Als langjähriger Konzertbesucher komme ich nach vielen Gesprächen mit Interpreten und Komponisten zu dem Ergebnis, daß sie meist noch viel fachidiotischer ausgerichtet sind als andere Professionen. Musik ist eine schöne Sache und kann, wenn der Unterricht nicht zu fachborniert erteilt wird, auch für die Klassengemeinschaft fruchtbar werden. Und wer in der Jugend ein Instrument lernt, kann daraus lebenslang Entspannung ziehen. Doch erwirbt man in der Zeit, die man der Musikpraxis widmet, keine anderweitigen Kenntnisse, weswegen man sich mit Musikern, die notwendig viel Zeit mit Musik verbringen, ertragreich nur über Musik unterhalten kann.
Dem entspricht auch meine Erfahrung als Vortragender bei den “Odenthaler Gesprächen”; dort waren Lehrer die stärkste Berufsgruppe, darunter aber keine Musik- und Kunstlehrer. Ansonsten waren alle möglichen Berufe vertreten, vom Chemiker bis zum Kaufmann, aber nie einer der ortsansässigen Musiker, obwohl sie persönlich eingeladen waren. Sie sind halt ein bißchen eng verfaßt außerhalb ihrer Musik, und das wollen wir gern akzeptieren, wenn sie dafür schön Cello spielen.
Wer dagegen Wissen erwirbt, dem öffnen sich, wenn er denn studiert, und nicht nur herunterlernt, immer neue Horizonte auch über Fachgrenzen hinaus. Die Musik wirkt dagegen hermetisch.

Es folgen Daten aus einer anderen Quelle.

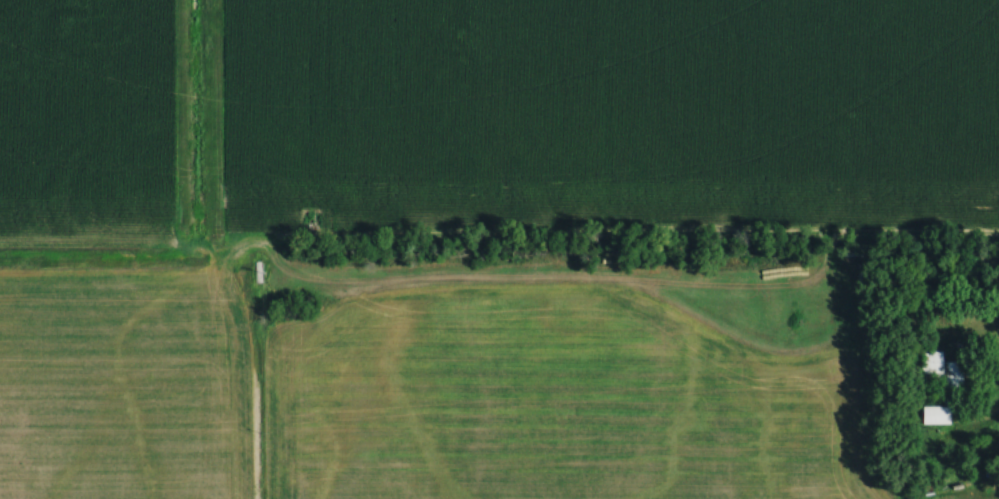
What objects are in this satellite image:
building: (936, 376)
building: (930, 416)
road: (970, 425)

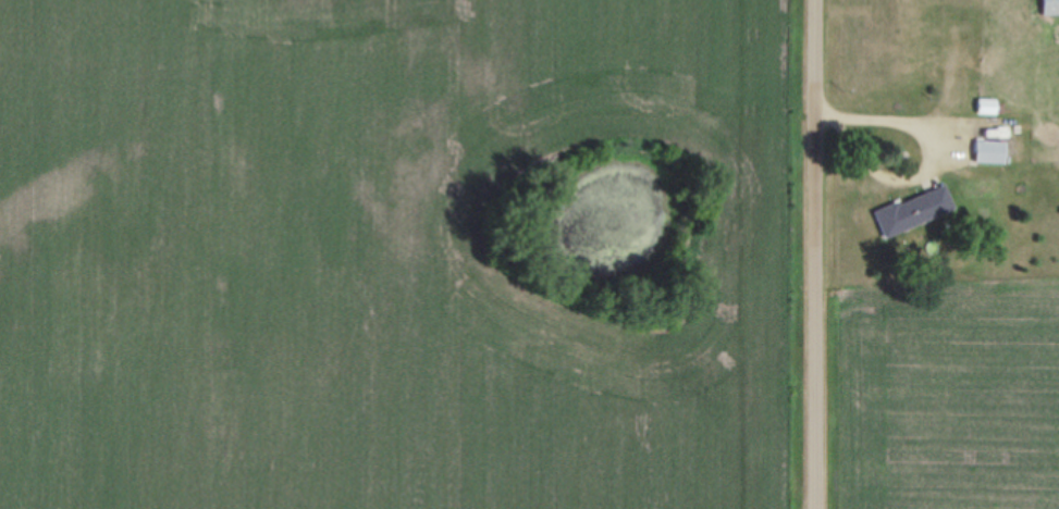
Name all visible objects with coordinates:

Insgesamt gilt das auch für bildende Künstler, die ja auch im vorkognitiven Bereich tätig. Form und Farbe erfreuen emotional.

Ein bißchen Subjektivität brachte Lüpertz in die tranige Veranstaltung, aber er sprach unartikuliert, war schlecht verständlich, und Subjekt heißt bei ihm immer nur eins: Lüpertz. So äußert er im Interview mit der WELT: “Das Problem war, dass ich die Kunst zu wichtig genommen habe. Und damit automatisch auch mich zu wichtig. Und diesen Fehler mache ich heute noch. Ich finde immer, die Welt dreht sich um mich. Und die Vorstellung, dass ich sterbe und die Welt geht weiter, ist für mich unerträglich.” (welt.de/kultur/article3349313/Die-Welt-dreht-sich-nur-um-mich.html)
Kann man ja verstehen, zum Thema trägt das aber wenig bei. Wenn schon nicht der Geist, so blitzten doch seine fünfhundert Brillianten am Handgelenk.  

“Selbstbedienung in der Netzwerkokratie?” (FAZ 28.11.12) So etwas kam in der Veranstaltung nicht zur Sprache. Der französische Rechnungshof veröffentlichte gerade seinen vernichtenden Bericht über das berühmte Pariser “Institut für politische Studien” (Sciences politiques) und dessen Kaperung durch den begabten Selbstdarsteller Richard Descoings. Er richtete sich den ganzen Betrieb zu seinen Gunsten ein und erzielte 2010 ein unwissenschaftlich hohes Gehalt von 537.000 Euro.
Auch Moderator Wolfgang Löwer aus Bonn, den Heike Schmoll in ihrem Wissenschaftsartikel “Der Guttenberg-Effekt” (FAZ 22.11.12) als Wissenschafts-Ombudsmann zitiert hatte, plauderte nicht aus dem Nähkästchen. Die zitierten Worte waren:
“Wundern hört auf, man wundert sich über nichts mehr.”
Aber mitteilen geht doch noch, Herr Löwer!